Jones has yet to prove himself as the second coming of Kyle Trask through five starts, but he has played better by leaps and bounds in the past three games than he did in the first two of his debut starting season.
Prior to the final drive of the first half, Jones posted a passing line of 10-of-11 for 105 yards and a touchdown. Yet, Mullen kept things conservative with two short passing play calls and two rushes on the drive before heading to the locker, failing to utilize any of Florida's three timeouts or allow Jones to take risks. Jones had earned the right to push the ball downfield and hurry the offense up at that point.
Yet, Mullen practically admitted that he was afraid of the Gators' offense making a mistake in that situation.
“You're on the road, you're back to the wall, we were making some errors right there," Mullen offered. "...I thought we were playing, we're doing some good things, let's just go kind of settle everybody down and not create a potential issue right there.”
Until he was forced to uptick his passing calls near the end, Mullen called the remainder of the game afraid of a mistake as well. Considering he couldn't build any momentum, Jones finally made one by throwing his first interception since early in the Alabama game two weeks ago in the fourth quarter. Kentucky would go on to score after the turnover and created a two-possession lead.
Without many designed roll-outs and passing-favorable RPO concepts to extend routes as we've seen Florida call for Jones in recent weeks, the quarterback relied on the quick passing game to move the ball through the air as the second half wore on. The offense was vanilla but Jones connected with receivers left and right anyway, extending late drives with impressive throws to the sideline, into narrow windows, and on check-downs while under pressure.
However, from 11:46 in the second quarter until 11:32 in the fourth, Jones did not make - and was not given many opportunities to do so - any throws of 15 or more yards. Mullen displayed a clear lack of trust in his signal-caller, even though Jones should have earned it from his showing in recent weeks and even against the Wildcats. As a result, the offense lulled for a long stretch of time.

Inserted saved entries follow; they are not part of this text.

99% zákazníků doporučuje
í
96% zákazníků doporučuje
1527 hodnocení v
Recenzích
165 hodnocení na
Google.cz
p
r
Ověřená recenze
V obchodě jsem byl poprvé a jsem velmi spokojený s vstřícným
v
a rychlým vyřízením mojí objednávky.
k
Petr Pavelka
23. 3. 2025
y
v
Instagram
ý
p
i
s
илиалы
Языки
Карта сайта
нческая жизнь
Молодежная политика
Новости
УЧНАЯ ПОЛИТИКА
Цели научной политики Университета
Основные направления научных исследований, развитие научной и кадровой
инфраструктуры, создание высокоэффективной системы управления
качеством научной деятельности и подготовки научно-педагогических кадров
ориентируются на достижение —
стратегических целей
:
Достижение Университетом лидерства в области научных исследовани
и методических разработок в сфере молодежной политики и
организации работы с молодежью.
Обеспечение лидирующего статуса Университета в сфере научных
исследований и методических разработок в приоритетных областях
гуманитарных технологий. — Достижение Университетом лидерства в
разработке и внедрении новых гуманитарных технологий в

Jones would complete another two 15+ yard throws in the fourth quarter and was consistently accurate aside from the INT, while attempting to lead a late-game comeback. In response to the pick, Jones went 9-of-13 for 67 yards, making five particularly impressive and well-timed throws - albeit short-to-intermediate, quick tosses - on the two drives to end the game, four of those converting for first downs along with a couple of others that were completed and passed the sticks.
Jones had a touchdown set up on a swing pass to Jacob Copeland with space ahead, but Copeland slipped as he caught the ball at the nine-yard line on the final drive.
That led to the final play for UF's offense, on fourth and goal from the eight-yard line. Mullen finally called an intermediate passing concept - delayed four verts with Trent Whittemore releasing off of motion - against a defense with seven defenders hovering the goal line. It was never going to work in the first place, and to make matters worse, left tackle Richard Gouraige was beat in protection which eliminated a rushing/scrambling lane for Jones to make a play on his own.
Which left Jones with only one choice: Target Whittemore on the primary read. The window was tight, and a defensive back made a big play on the ball. Game over.
Penalties ruined the last sequence for UF as two false starts (and a drive-extending facemask vs. Kentucky, to be fair) were called within seven red-zone plays, while Jones was heating up in crunch time. With this in mind, Mullen made good points in regards to the Gators shooting themselves in their own foot.
But Mullen could have put more faith into Jones considering his steady performance on the night, on numerous and especially big-time occasions, and didn't. If the past two weeks and the majority of Saturday night's game taught us anything, it was that Jones could lead drives well with a script tailored to his strengths.
Instead, the lack of trust in Jones played just as much of a role in Florida's loss to Kentucky as the penalties did.